Enhancing customer experience through automating key aspects of the testing process

Domino’s Pizza’s e-commerce operation accounts for 69.4% of all delivered sales in the UK & ROI, and therefore it comes as no surprise that the company is always looking to enhance its customer experience. Its ambitious plans include introducing more technology innovations, which means adopting a continuous IT delivery methodology and automating key aspects of the testing process, including regression testing. Hitachi Consulting will also supply DevOps consultancy, as Domino’s Pizza looks to grow cross-team collaboration and take advantage of cloud infrastructure and DevOps tools.

“We’ve got a truly collaborative relationship between Domino’s Pizza and Hitachi Consulting,” says Rod Brooks, Domino’s Pizza’s Head of IT (Software Delivery). “With our eye constantly on innovation, we are always seeking ways to make our customers lives easier. So, it’s important to have the capability to become more agile and have the scalability to keep ahead of the competition. Hitachi Consulting provides us with that capability, but in turn we’re able to share our experiences, as a rapidly growing e-commerce and m-commerce business.

“Working with Hitachi Consulting also means we have access to the company’s knowledge and experience in other areas, such as cloud architecture, business intelligence and enterprise IT,” adds Brooks.
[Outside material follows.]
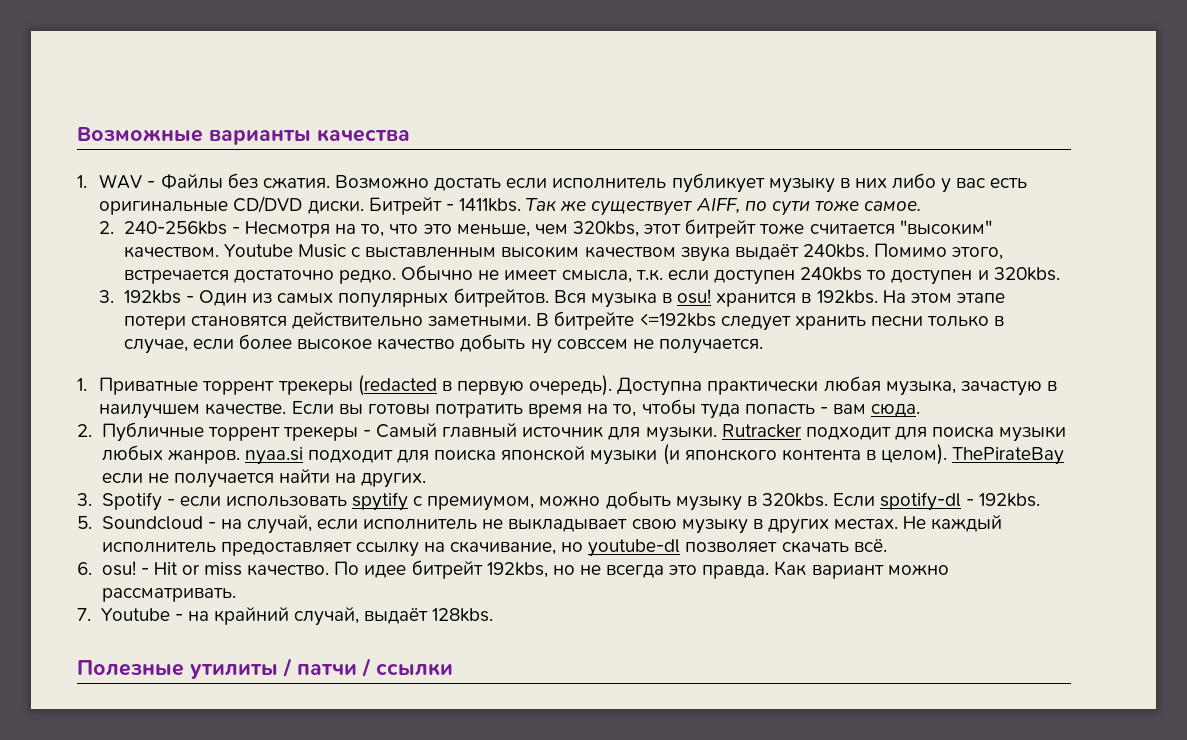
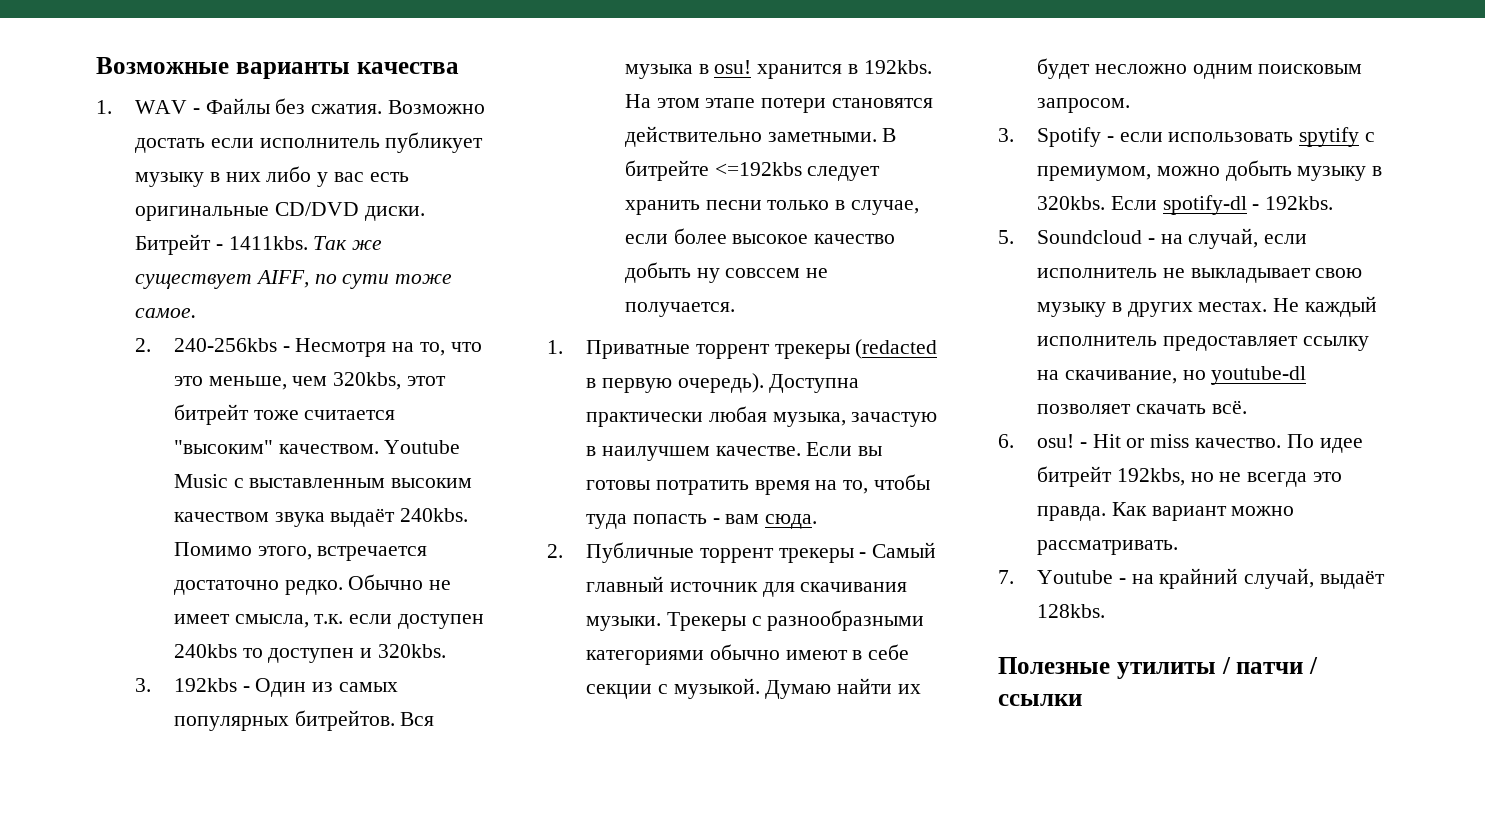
[645,424,1067,442] [100,444,1065,465] [101,469,427,488] музыки. Rutracker подходит для поиска музыки любых жанров. nyaa.si подходит для поиска японской музыки (и японского контента в целом). ThePirateBay если не получается найти на других. -> [800,582,908,592] [585,610,925,631] [585,644,910,665] [585,678,921,699] [1036,58,1363,79] [1036,98,1130,113] скачивания музыки. Трекеры с разнообразными категориями обычно имеют в себе секции с музыкой. Думаю найти их будет несложно одним поисковым запросом.

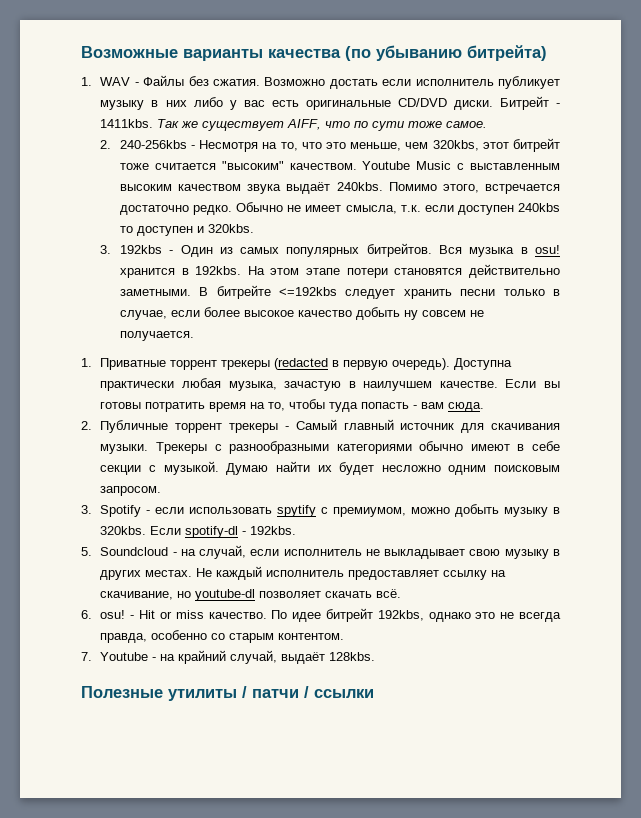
(459, 68) none -> [345,45,547,61] (по убыванию битрейта)
(309, 279) none -> [325,121,351,128] что
[725,268,801,278] совссем -> [421,310,466,317] совсем
[1190,472,1342,487] [1036,502,1295,521] [1036,540,1178,555] но не всегда это правда. Как вариант можно рассматривать. -> [428,612,561,622] [100,630,345,643] однако это не всегда правда, особенно со старым контентом.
Challenge of ensuring new applications are rolled-out quickly, but are also well-tested and customer-ready

“Domino’s Pizza is a fast-growing company that harnesses technology to keep it ahead of the competition, but this creates challenges of their own in terms of ensuring that new applications are rolled-out quickly, but are also well-tested and customer-ready,” Chris Saul, Vice President of Digital, EMEA, Hitachi Consulting said. “We are delighted to be able to increase the IT function’s capabilities in this area, while having the opportunity for our team to work for a successful, dynamic business that understands how IT can be an enabler, not just a resource.”

“With DevOps, there is a strong focus on continuous testing and constant delivery. This means there is more emphasis on testing much earlier in the solution delivery lifecycle. Domino’s Pizza has embraced continuous integration and testing to help the software delivery team rapidly build, test, and deliver secure, high-quality applications,” Jonathon Wright, Director, Testing Quality Assurance, at Hitachi Consulting commented.